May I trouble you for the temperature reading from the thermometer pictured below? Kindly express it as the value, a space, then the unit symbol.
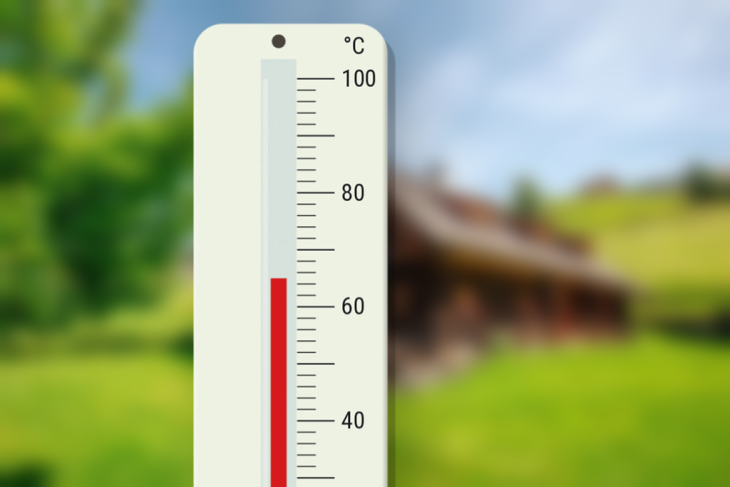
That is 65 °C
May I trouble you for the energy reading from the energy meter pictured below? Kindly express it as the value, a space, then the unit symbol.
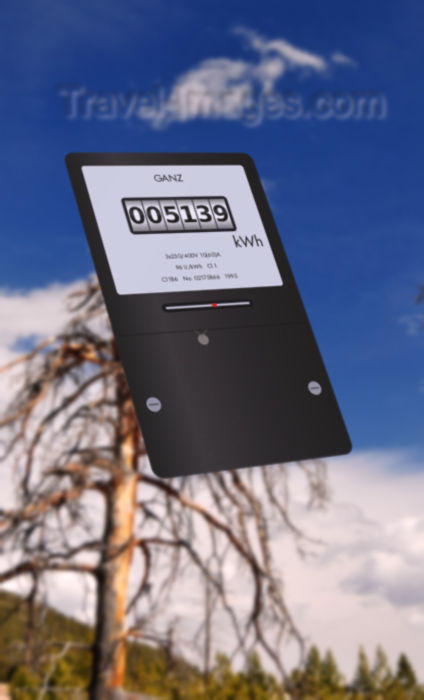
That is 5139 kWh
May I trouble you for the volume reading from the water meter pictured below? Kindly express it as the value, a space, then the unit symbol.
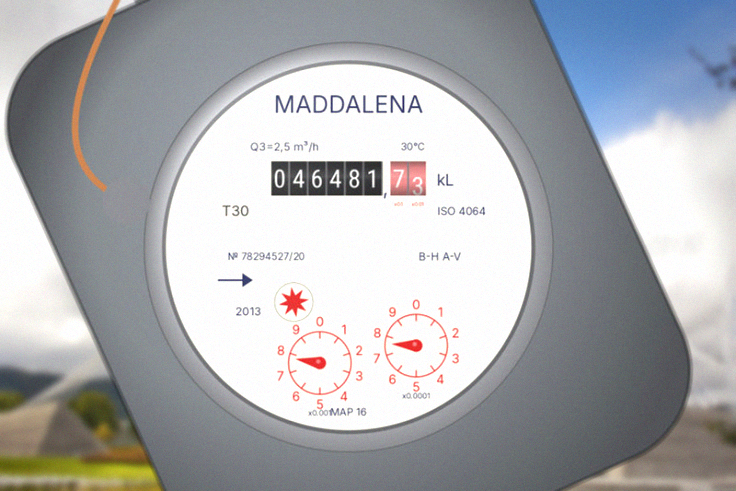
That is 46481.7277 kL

* * *

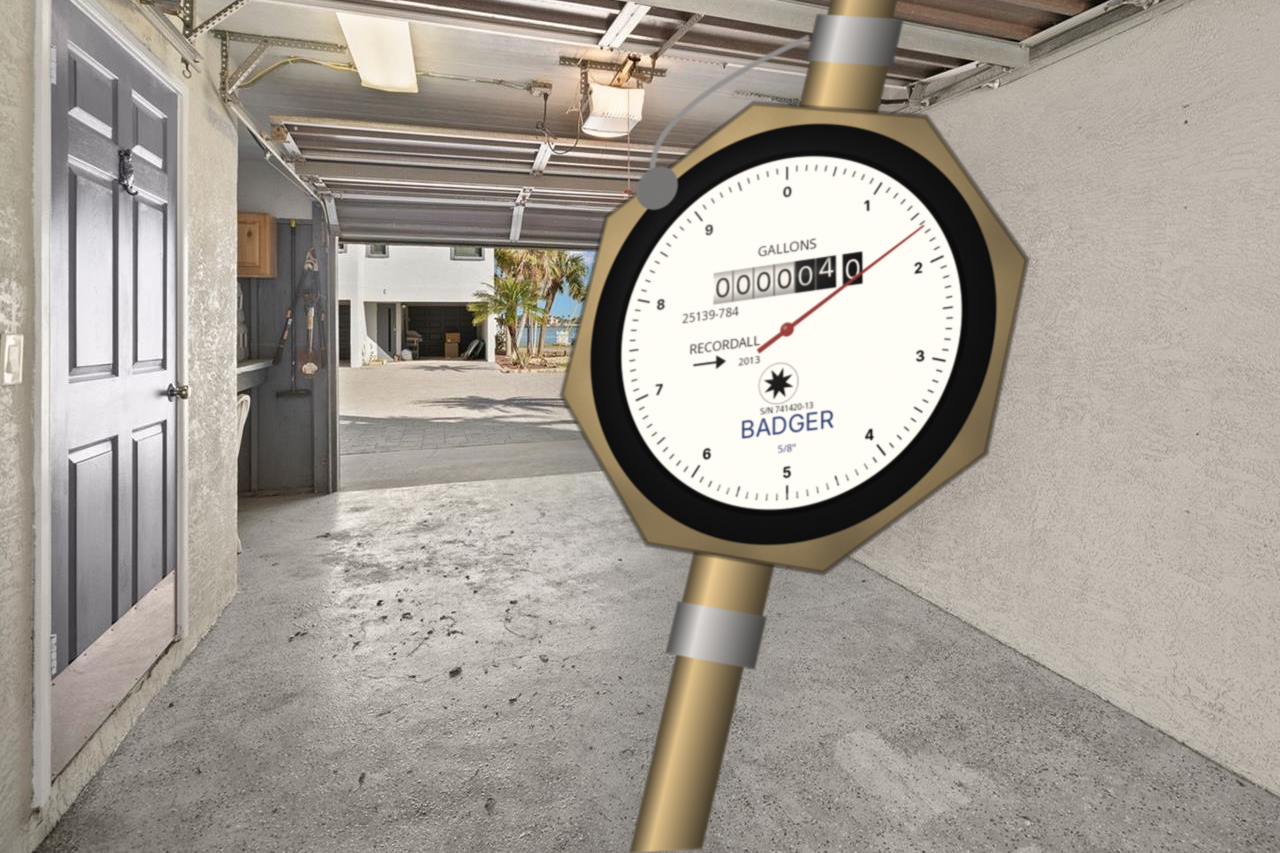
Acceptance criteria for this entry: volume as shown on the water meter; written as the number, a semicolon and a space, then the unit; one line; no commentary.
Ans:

--

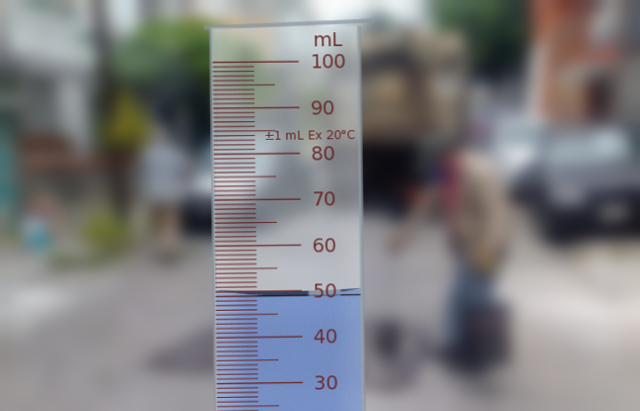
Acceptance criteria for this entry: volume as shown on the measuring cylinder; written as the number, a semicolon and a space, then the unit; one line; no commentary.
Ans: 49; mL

### [Exercise]
Which lines of the listing above contain the word "water"? Copy each of them in full.

### [Answer to the exercise]
May I trouble you for the volume reading from the water meter pictured below? Kindly express it as the value, a space, then the unit symbol.
Acceptance criteria for this entry: volume as shown on the water meter; written as the number, a semicolon and a space, then the unit; one line; no commentary.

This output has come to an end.